● TASK TO CARRY OUT: Copy the entries below word for word, leaving out the pictures.

● Data drawn from a collection:
◇ ◇ ◇
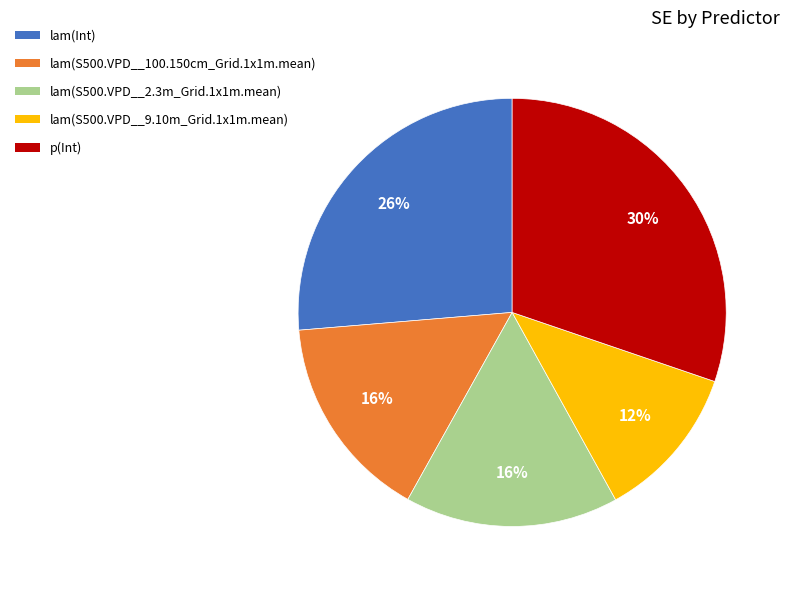

The lam(S500.VPD__2.3m_Grid.1x1m.mean) slice represents 24% of the pie. True or false?

False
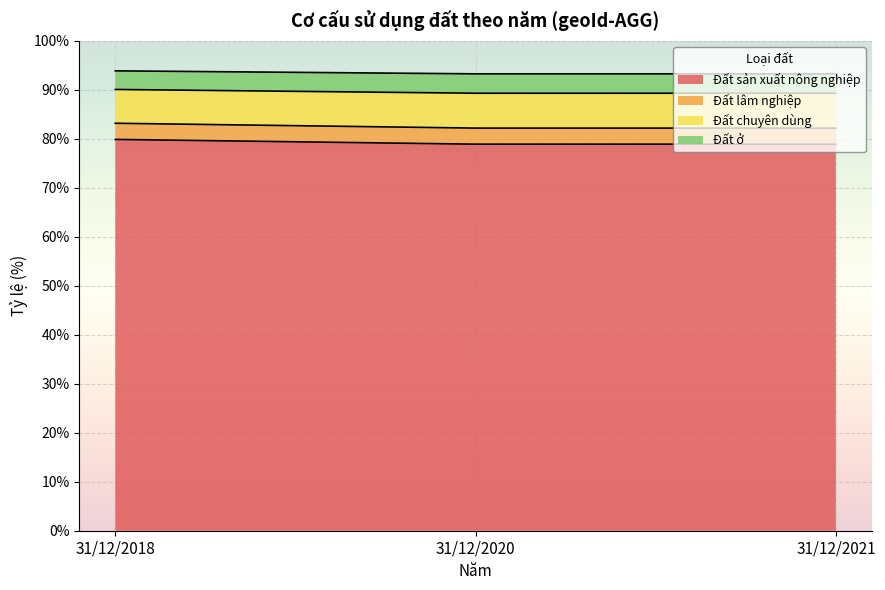

What is the difference between the highest and lowest values at 31/12/2018?

14.0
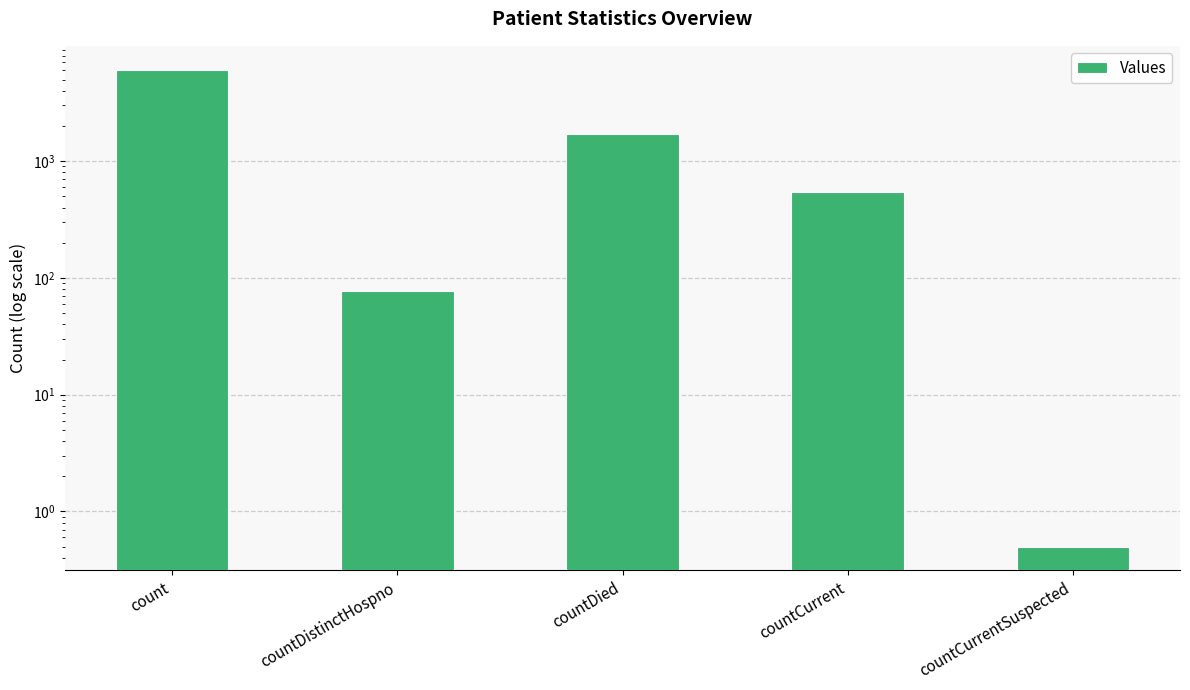

How many values are below 543?

2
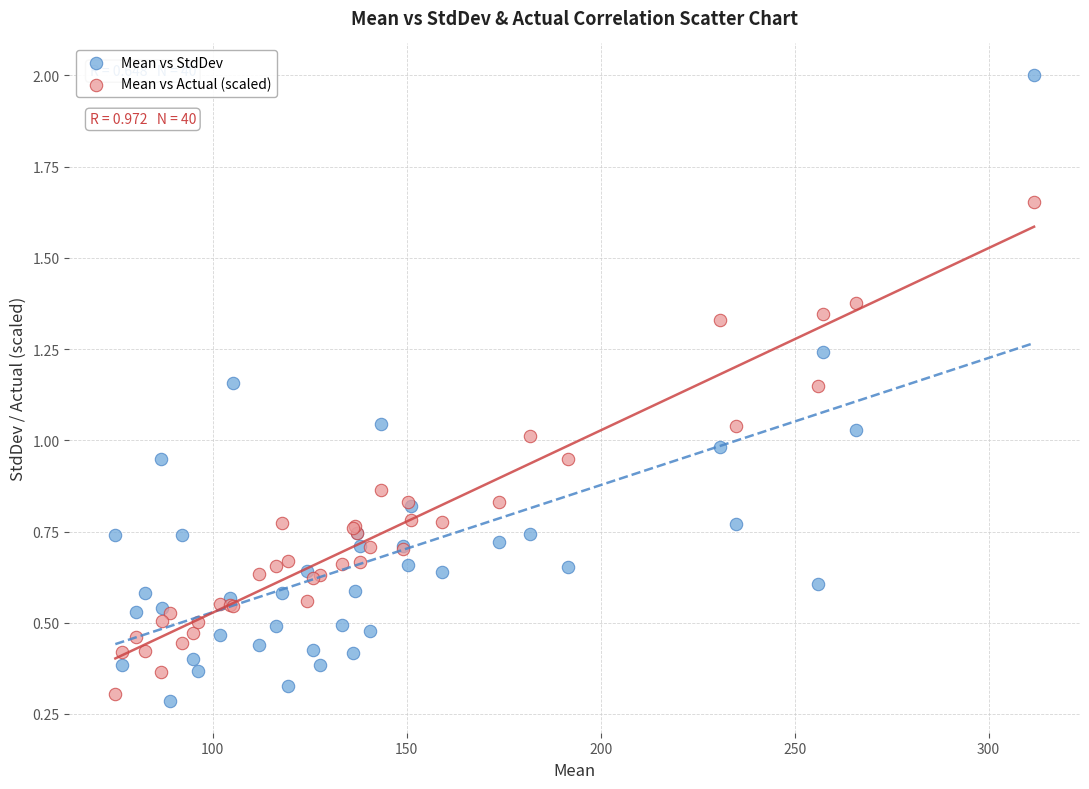

Which series reaches the minimum Y coordinate?

Mean vs StdDev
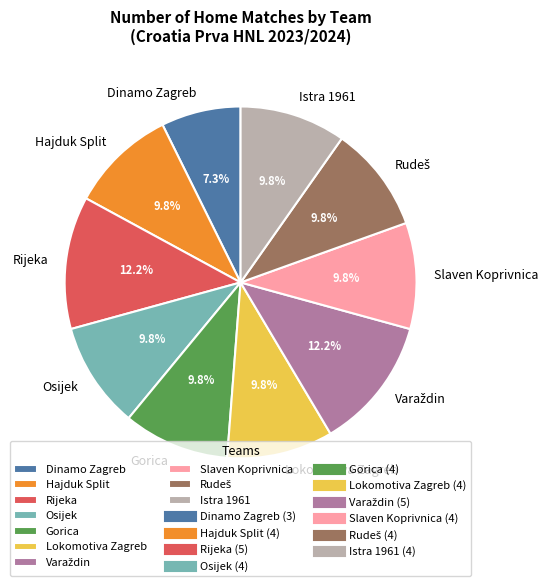

What percentage is NOT represented by Dinamo Zagreb?

92.7%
◇ ◇ ◇
● EXPECTED ANSWER:
The lam(S500.VPD__2.3m_Grid.1x1m.mean) slice represents 24% of the pie. True or false?

False

What is the difference between the highest and lowest values at 31/12/2018?

14.0

How many values are below 543?

2

Which series reaches the minimum Y coordinate?

Mean vs StdDev

What percentage is NOT represented by Dinamo Zagreb?

92.7%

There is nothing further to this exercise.